- [Texto base]
§
La Iglesia de Cristo no abarca los partidarios de esta o a quella dirección espiritual, sino exclusivamente sólo la banda de los que se encuentran en la fe viva. De la fe únicamente ha hecho Dios dependiente, si el hombre puede ser contado en la Iglesia de Cristo. Por eso puede existir también Su Iglesia en todas partes, será extendida, donde viven hombres que se entuentran en la fe en Jesucristo y llevan un modo de vida también conforme a Él, lo que puede llamarse la sucesión de Cristo que corresponde a la Voluntad de Dios, quien en Jesucristo caminó en la tierra, para dar a conocer Su Voluntad a los hombres a través de Su Palabra y conducta en la tierra como el ejemplo vivo de Sus Palabras.
Pues quien es profundamente creyente respeta y guarda también los mandamientos de Dios, él anda en el amor y se forma en un hijo de Dios, él es partidario de la Iglesia de Cristo y por eso aspirante a Su Reino. La fe profunda y de ese modo una vida en amor tiene por cosecuencia el obrar del Espíritu de Dios en los hombres, y de ese modo está siempre y permanentemente la Iglesia de Cristo realizada por Su Espíritu, ella podrá predicar sólo bien y verdaderamente, ella podrá enseñar sabiduría y permanecerá en la fuerza plena de la fe, es decir, ella es capaz de convencer a otros hombres, si ellos son de buena voluntad, de su valor, de su eficacia al anunciar en todo el mundo Su Reino, por orden de Dios. Pero sólo los que son de buena voluntad, reconocerán eso, a los demás les queda oculto su valor, pues no están enterados del distintivo de la Iglesia de Cristo, y tampoco saben discernir lo recto de lo falso. Mas donde organizaciones mundanas que pretenden tener el derecho de ser la mencionada Iglesia de Cristo en la tierra, representan sólo la forma exterior, mas no el núcleo, lo esencial. Ellas enseñan la Palabra de Cristo, pero es primero la fe viva la que da a la Palabra de Dios el verdadero sentido y el verdadero valor para las almas de los hombres. Y la fe viva puede estar en cada organización eclesiástica, como también puede faltar en cada una de ellas, pero sólo el que es participante de Su Iglesia nombra esa fe viva la suya propia.
§
- [Conjunto de registros]
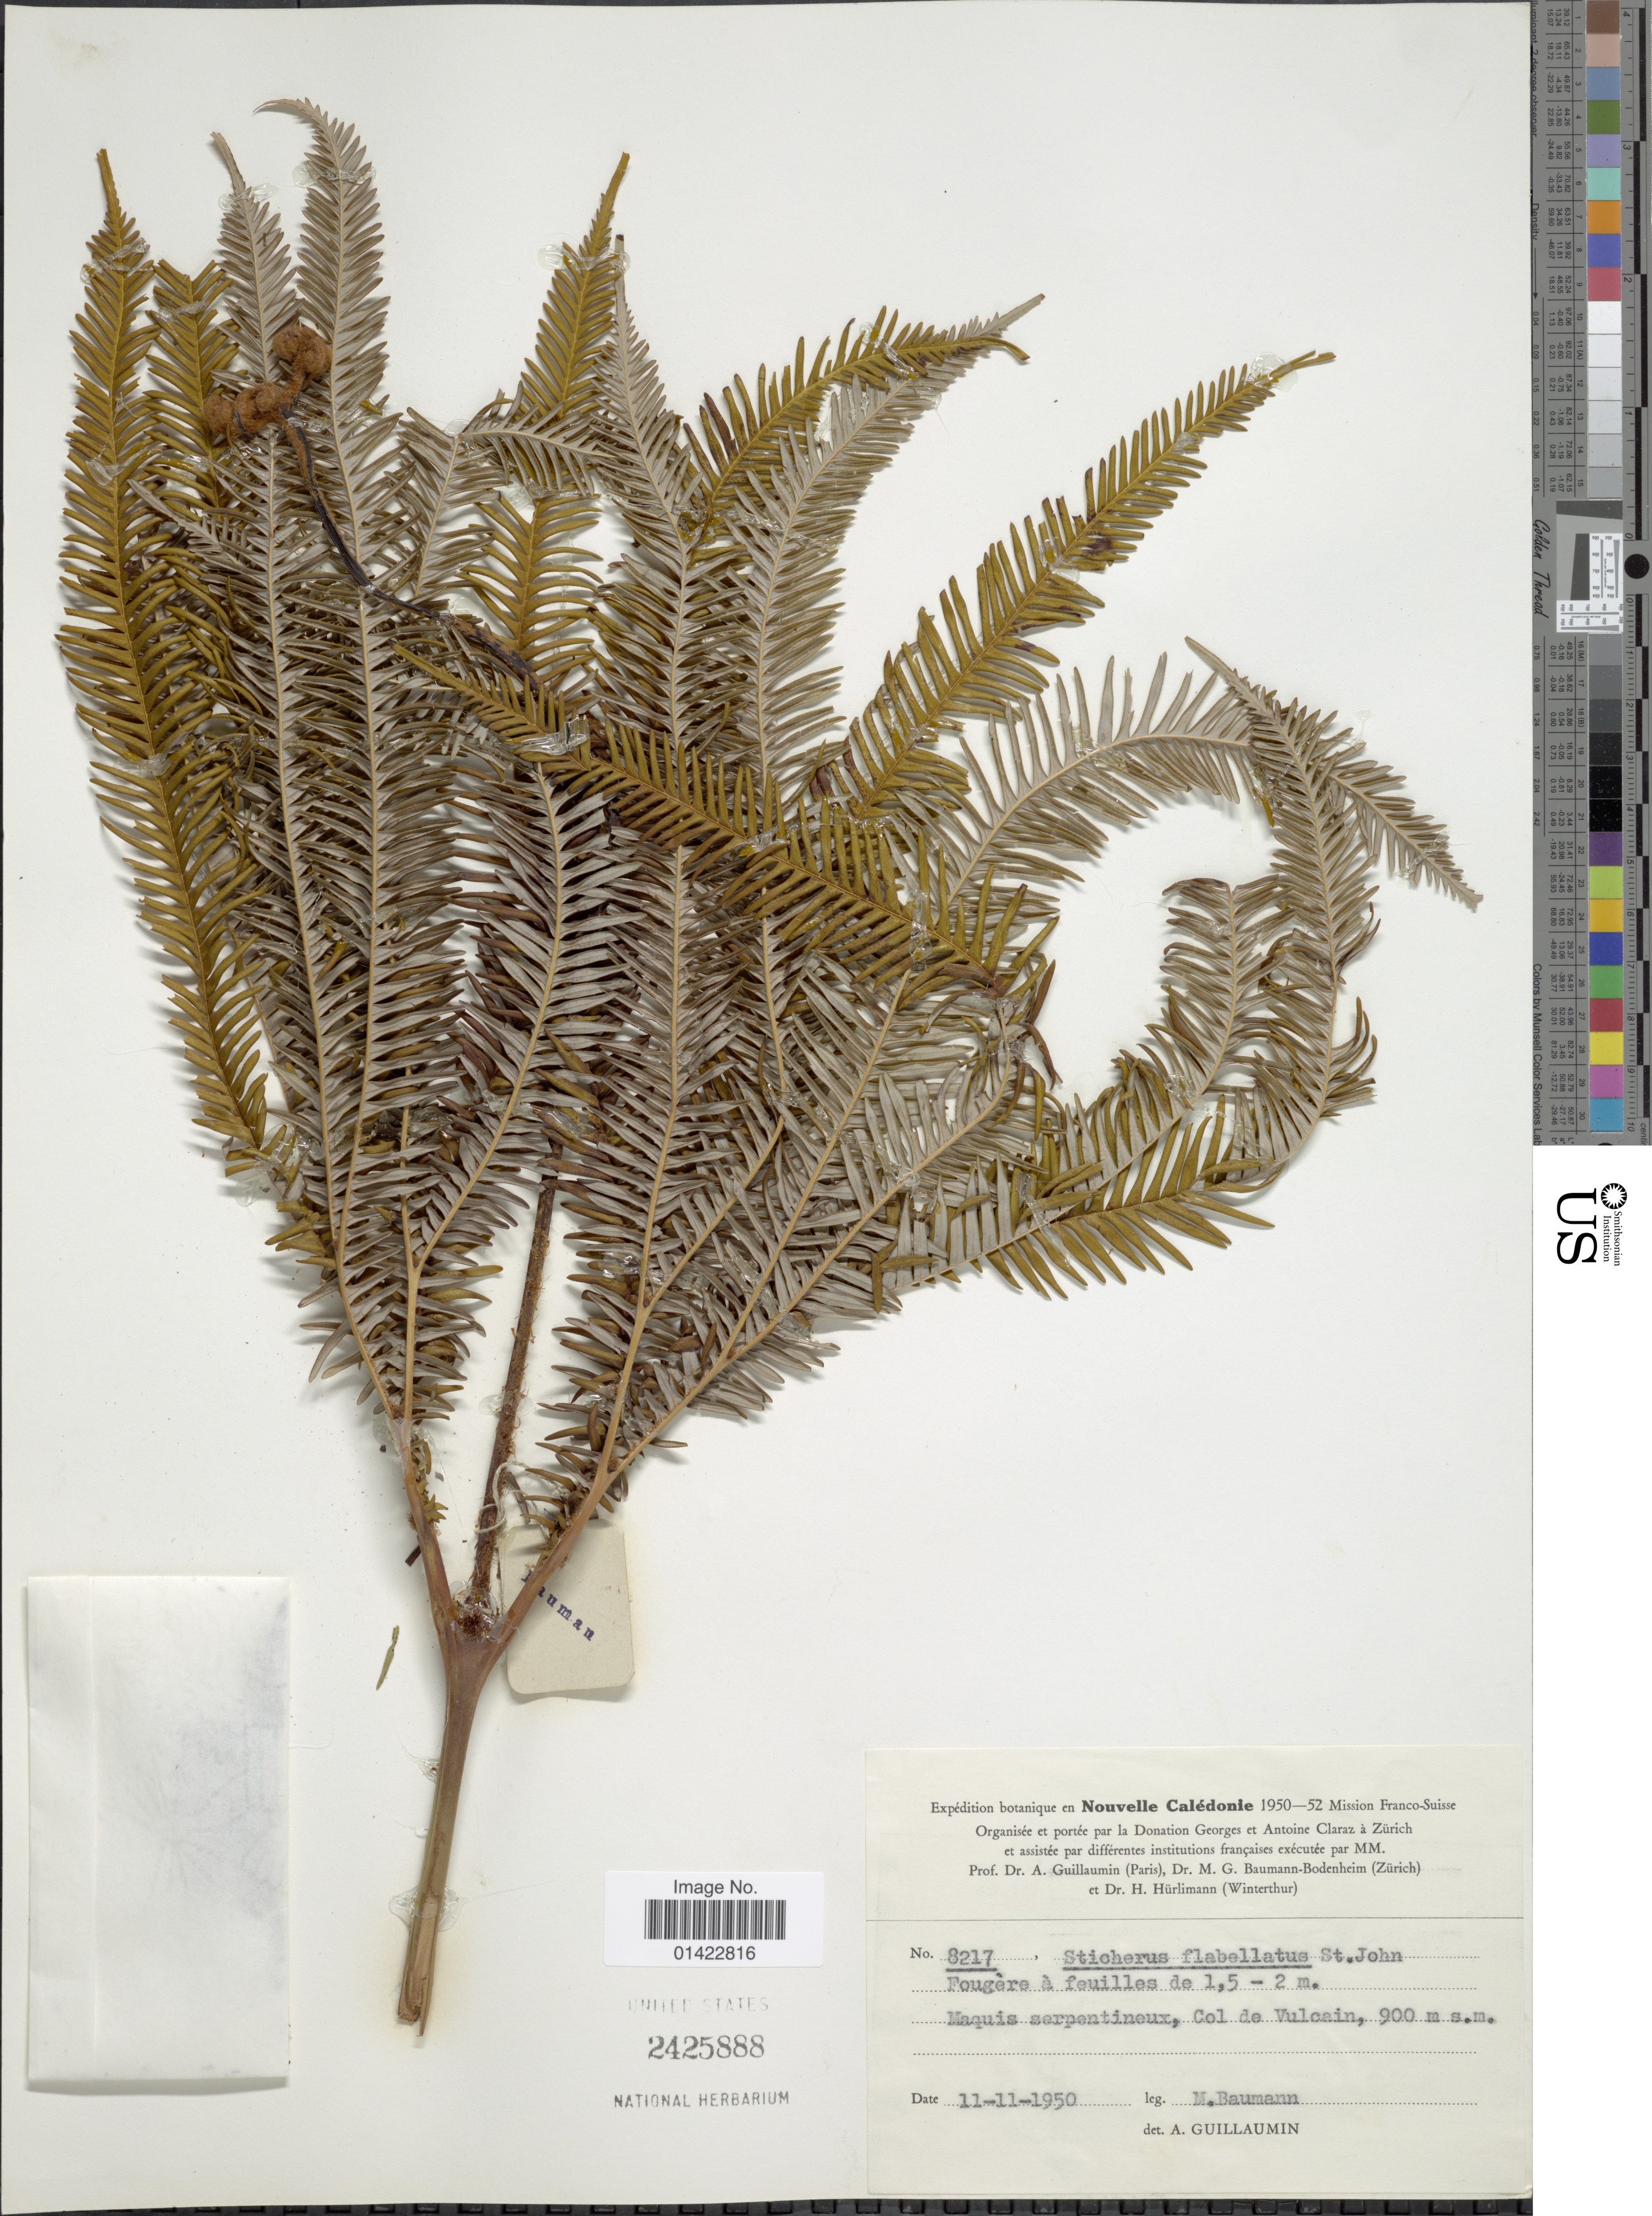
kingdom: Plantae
§
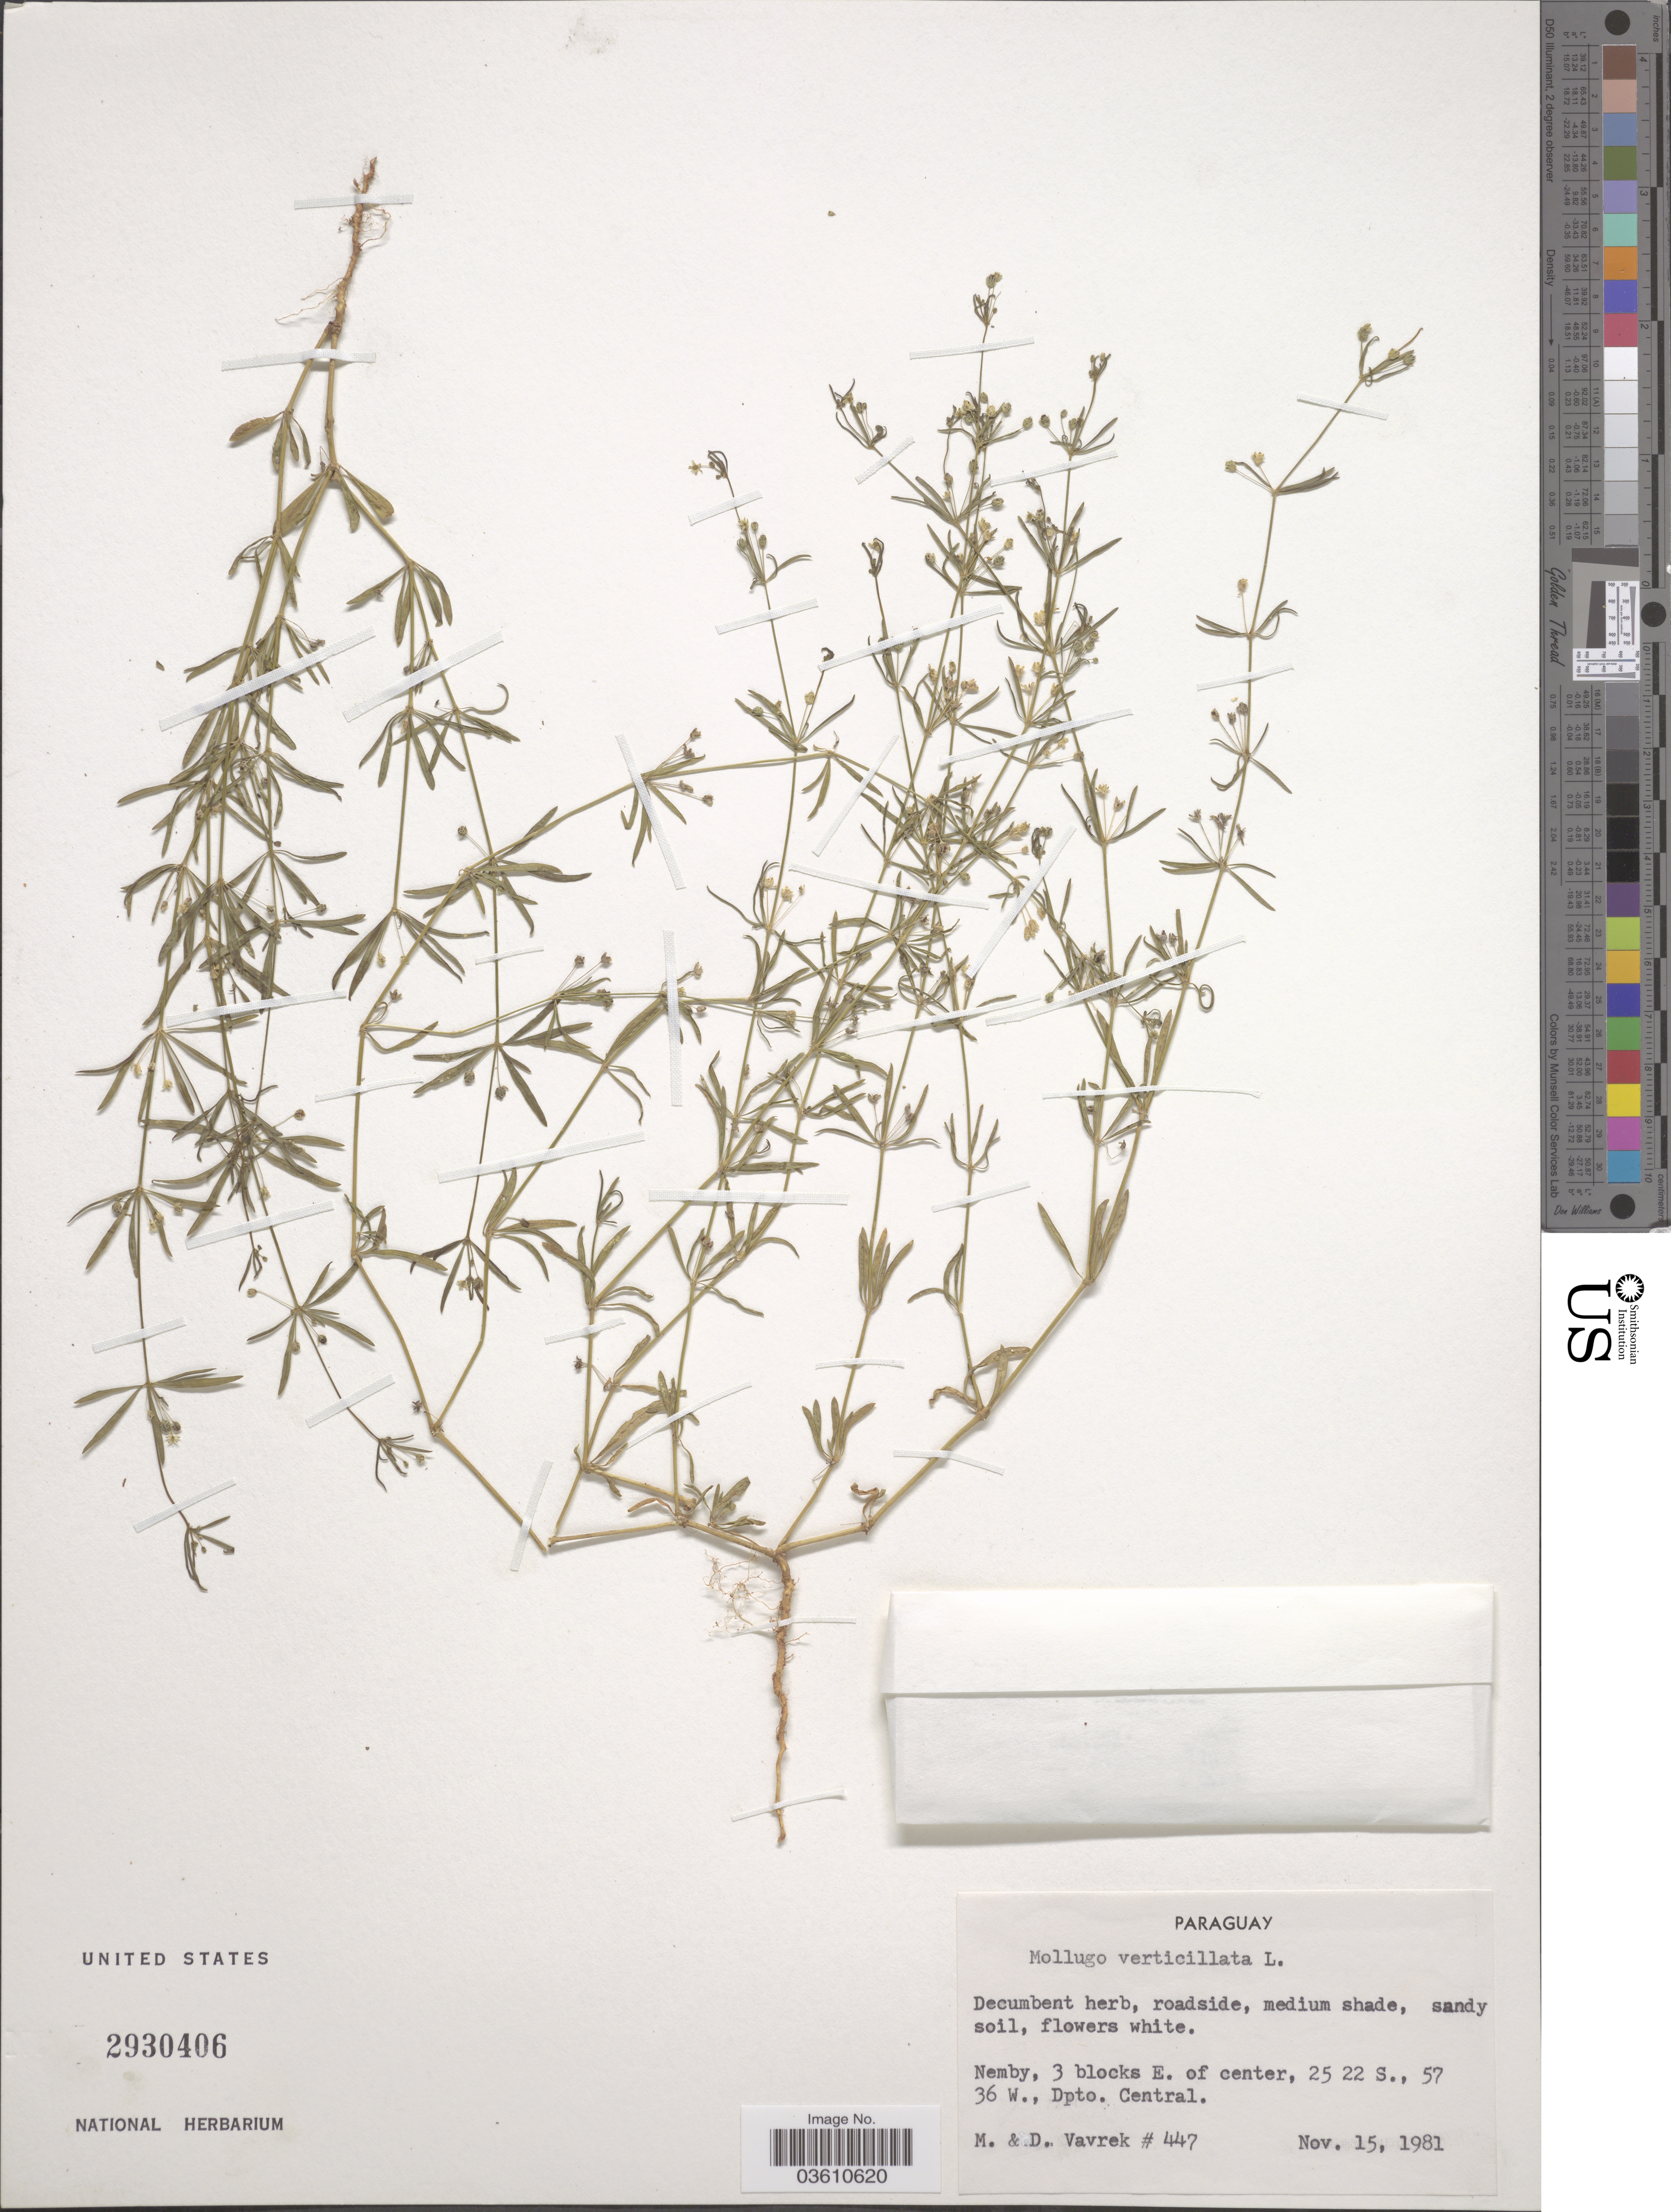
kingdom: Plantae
§
- [Objetivos]
• 1. Según el texto sobre la Iglesia de Cristo, ¿de qué ha hecho Dios dependiente que el hombre pueda ser contado en esa Iglesia?
• 2. Cambia "dirección espiritual" por "corriente religiosa" en el texto sobre la Iglesia de Cristo y escribe el pasaje que arranca en las palabras "La Iglesia de Cristo no" y acaba después de "de Sus Palabras.".
• 3. Prosigue el texto sobre la Iglesia de Cristo a partir de su última oración.

- [Respuestas]
• 1. De la fe únicamente.

• 2.
La Iglesia de Cristo no abarca los partidarios de esta o a quella corriente religiosa, sino exclusivamente sólo la banda de los que se encuentran en la fe viva. De la fe únicamente ha hecho Dios dependiente, si el hombre puede ser contado en la Iglesia de Cristo. Por eso puede existir también Su Iglesia en todas partes, será extendida, donde viven hombres que se entuentran en la fe en Jesucristo y llevan un modo de vida también conforme a Él, lo que puede llamarse la sucesión de Cristo que corresponde a la Voluntad de Dios, quien en Jesucristo caminó en la tierra, para dar a conocer Su Voluntad a los hombres a través de Su Palabra y conducta en la tierra como el ejemplo vivo de Sus Palabras.

• 3.
Primeramente la fe viva establece la justa relación a Dios por el actuar en el amor. De esa manera despierta el espíritu en el hombre, lo enseña, y después puede el hombre conocer clara y lúcidamente, en qué consiste la Iglesia de Cristo, él puede bien distinguir la Voluntad de Dios y la voluntad del hombre bajo el pretexto de fe cristiana. Entonces pertenece él a la Iglesia de Cristo, la que no necesita ninguna señal exterior más que la eficiencia de la fuerza del Espíritu, la que también es de reconocer hacia fuera por una conducta de vida en amor y sabiduría.
Más si el hombre es participante de esta Iglesia, entonces es él también fiel a ella hasta el fin, pues quien se encuentra una vez en la viva fe, tiene en sí también la luz que brilla eternamente, él está en la Verdad y ahora puede estar activo aclarándo, porque el espíritu en él lo impulsa a ello.
Imperturbable es su fe y por eso como una roca, que desafía todo asalto y las puertas del infierno no avanzarán ni un paso contra una fe semejante y nunca jamás harán vacilar a la Iglesia de Cristo, como Cristo lo prometió. Su Iglesia es invencible y continuará siendolo hasta por toda la eternidad.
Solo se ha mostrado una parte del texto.